A comerciante Maria de Socorro Araújo, 62 anos, que morava na casa 21, não acreditava. "Parece que passou um tsunami. Perdi meu bar, que construí ao longo de 16 anos. O sofá da vizinha veio parar na minha cozinha”.

Comissão cobra, mas fica sem resposta 

     A Cedae deixa sem resposta adequada há cinco anos uma solicitação da Comissão Especial de Saneamento da Câmara de Vereadores do Rio. A empresa deveria informar o plano de modernização das redes de água da cidade. Na época, um ofício assinado pelo presidente da comissão, o vereador Carlo Caiado (DEM), chegou a ser intercedido pelo Ministério Público Estadual, que exigiu esclarecimentos da empresa. Um documento emitido pela Cedae, em resposta ao MP, apontava apenas questões genéricas, como a extensão das adutoras na cidade — era de aproximadamente 9 milhões de metros— e o material empregado nelas. Nenhum projeto de modernização foi apresentado.
“Recebíamos reclamações de adutoras. O MP chegou a pressionar a Cedae sobre o plano, mas no fim, arquivou o processo”, explicou Caiado, que vai recorrer de novo ao MP para obter detalhes das adutoras, como idade de cada uma e a previsão de modernização.

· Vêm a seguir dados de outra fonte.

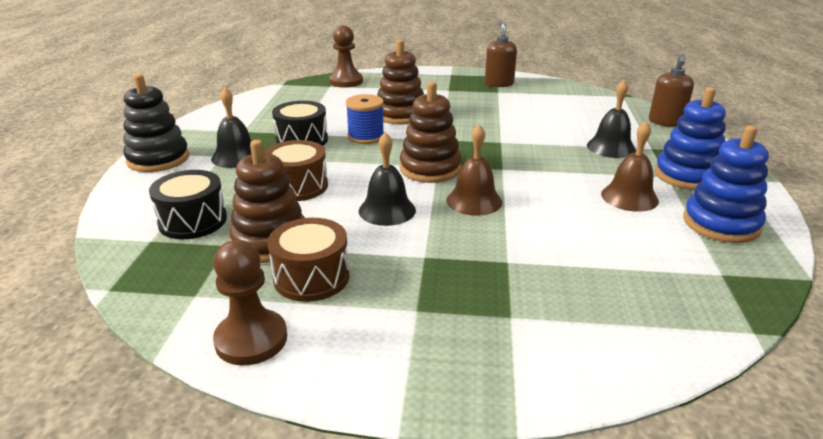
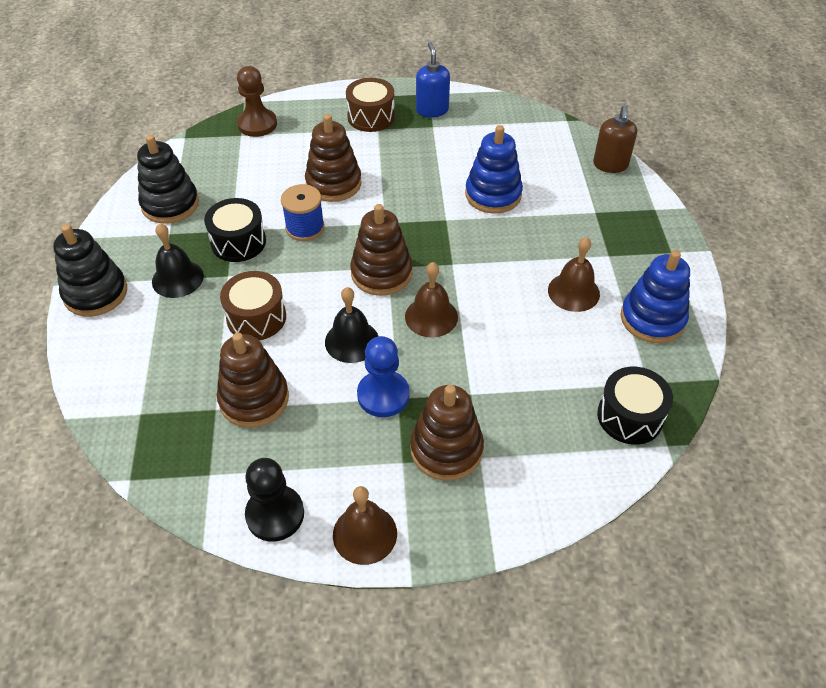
camera: 10 degrees left, 20 degrees up
black drum [149,170,227,239] -> black drum moved to [597,367,673,445]
brown pawn [213,240,287,366] -> black pawn [245,458,304,542]
brown drum [267,218,350,302] -> brown drum moved to [346,78,395,132]
brown soap dispenser [485,21,517,87] -> blue soap dispenser [416,42,450,118]
black bell [587,80,636,158] -> none
blue stacking toy [655,87,726,190] -> blue stacking toy moved to [465,125,523,214]
none -> black stacking toy [137,135,199,224]
none -> brown bell [333,486,397,565]
none -> blue pawn [357,336,410,417]
none -> brown stacking toy [410,385,484,481]

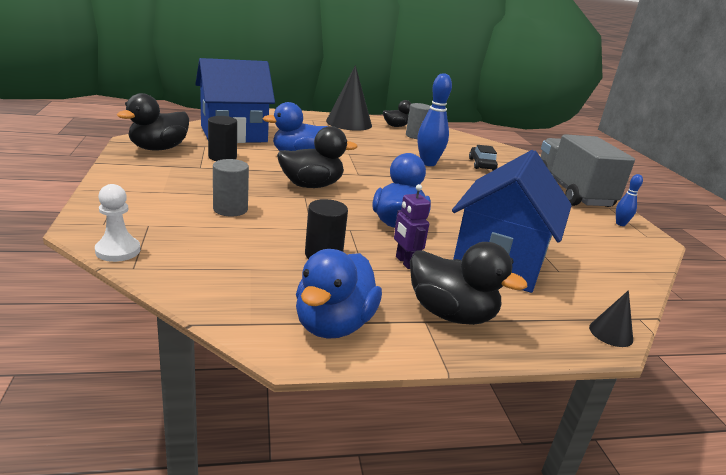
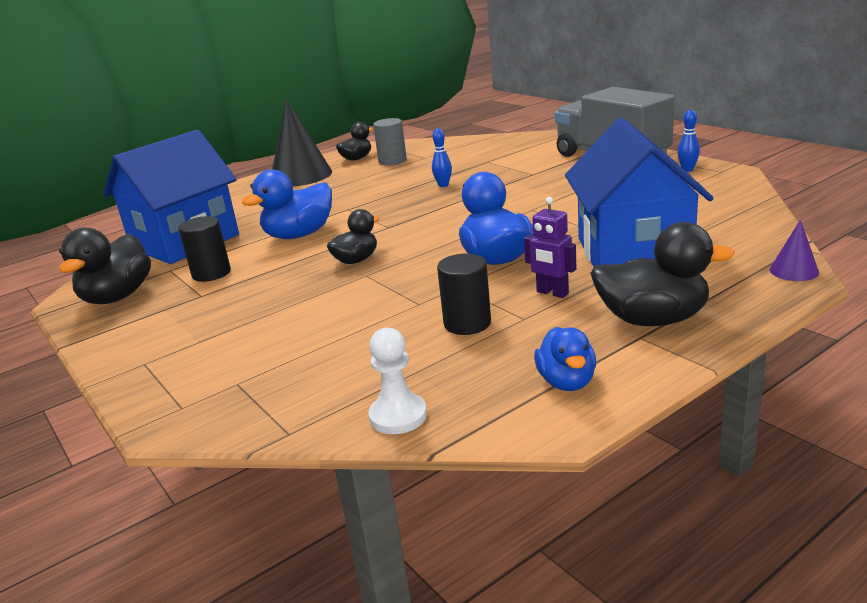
camera: 20 degrees left, 0 degrees up
white pawn [95,184,140,262] -> white pawn moved to [368,328,427,434]
grey cylinder [213,159,249,216] -> none
black duck [277,126,358,188] -> black duck [327,209,379,264], size x0.62
blue duck [296,249,382,339] -> blue duck [534,327,596,391], size x0.62
blue bowling pin [417,73,452,166] -> blue bowling pin [432,129,452,187], size x0.51
black car [469,145,498,171] -> none
black cone [589,290,633,347] -> purple cone [770,219,819,281]

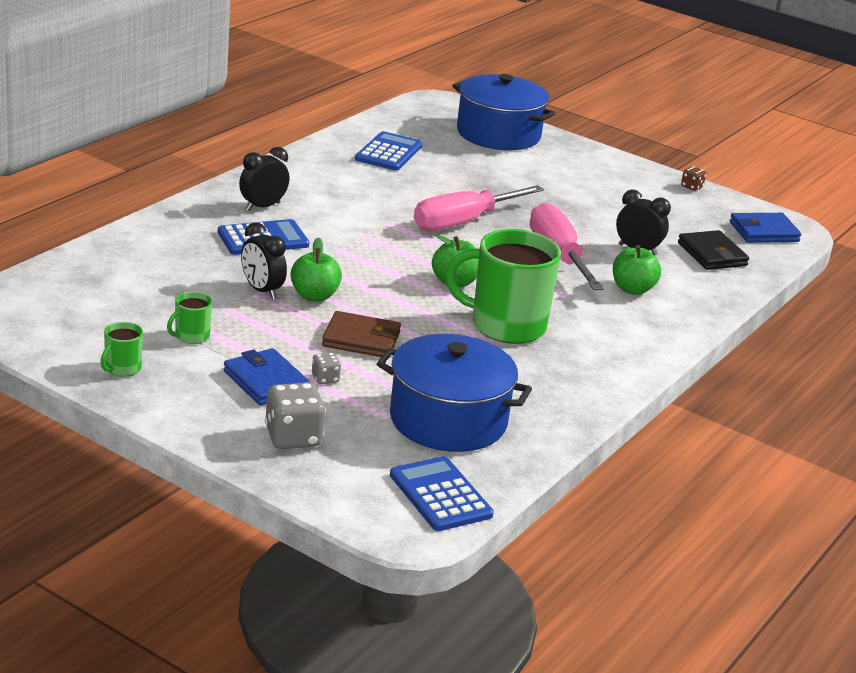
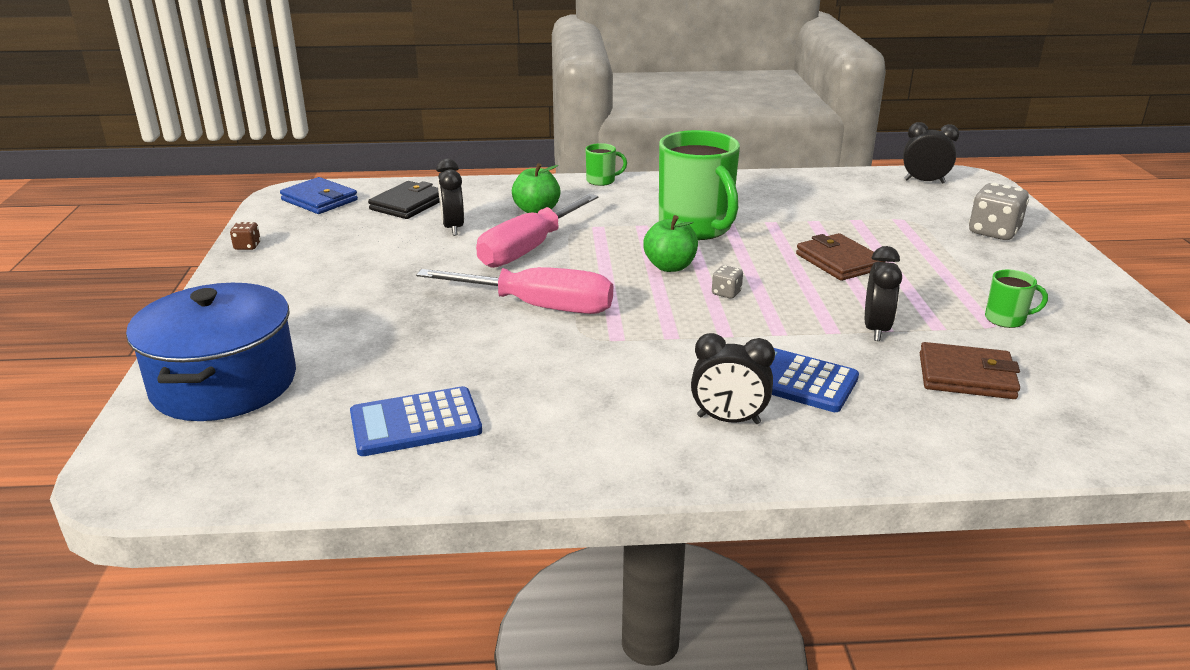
camera: 125 degrees left, 0 degrees up
green mug [101,322,143,376] -> green mug moved to [585,143,627,186]
blue wallet [224,348,310,405] -> none
green apple [290,237,342,302] -> none
grey dice [312,352,341,384] -> grey dice moved to [712,265,743,299]
blue pot [377,334,532,452] -> none
blue calculator [390,456,494,531] -> black clock [903,122,959,184]
none -> brown wallet [920,342,1020,399]

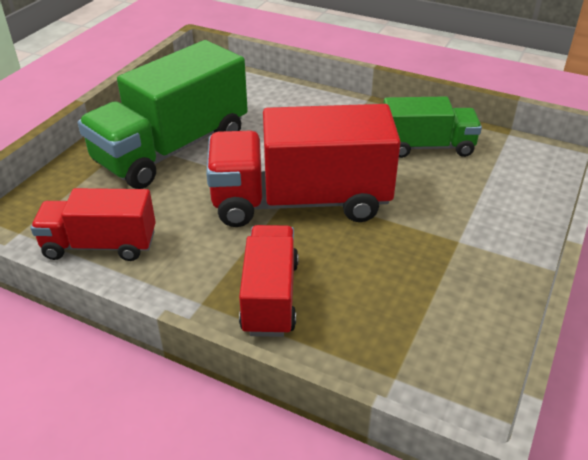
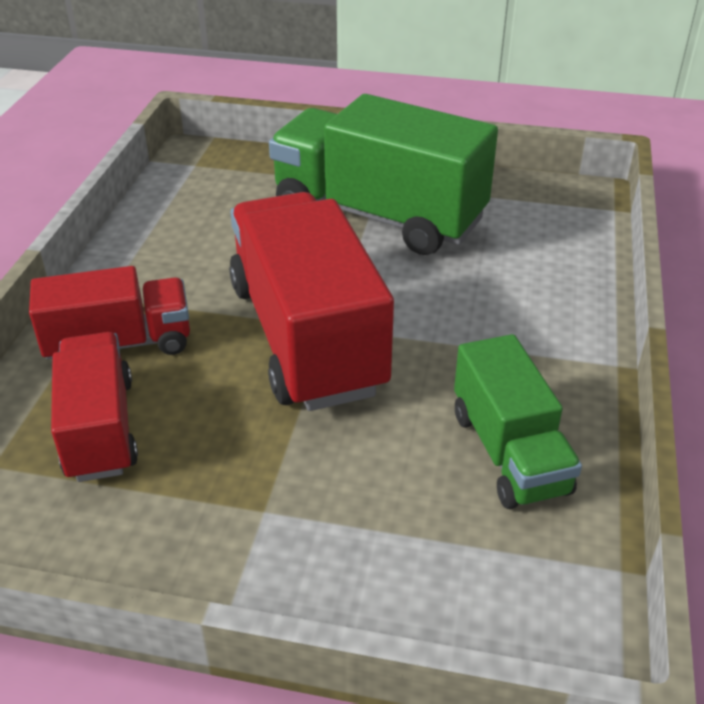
camera: 75 degrees right, 0 degrees up
red truck [31,188,156,261] -> red truck moved to [51,332,138,482]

Moradora diz que canos vazam há muito tempo no bairro 

     As residências foram inundadas tão rapidamente que muitos moradores nem tiveram tempo de deixar os cômodos onde dormiam e o jeito que encontraram foi ficar boiando à espera de socorro. Alguns ficaram ilhados mesmo depois que o jato d’água foi desligado pela Cedae e os bombeiros tiveram que resgatá-los de bote pelas ruas. 
     Jorge Biriard, diretor de operações Cedae disse que “a adutora não tem histórico de rompimento deste porte e não tinha nenhuma manutenção programada por outros problemas”. A moradora Osana Pedro Silva, 36, disse que os canos estavam vazando há muito tempo. É um descaso”.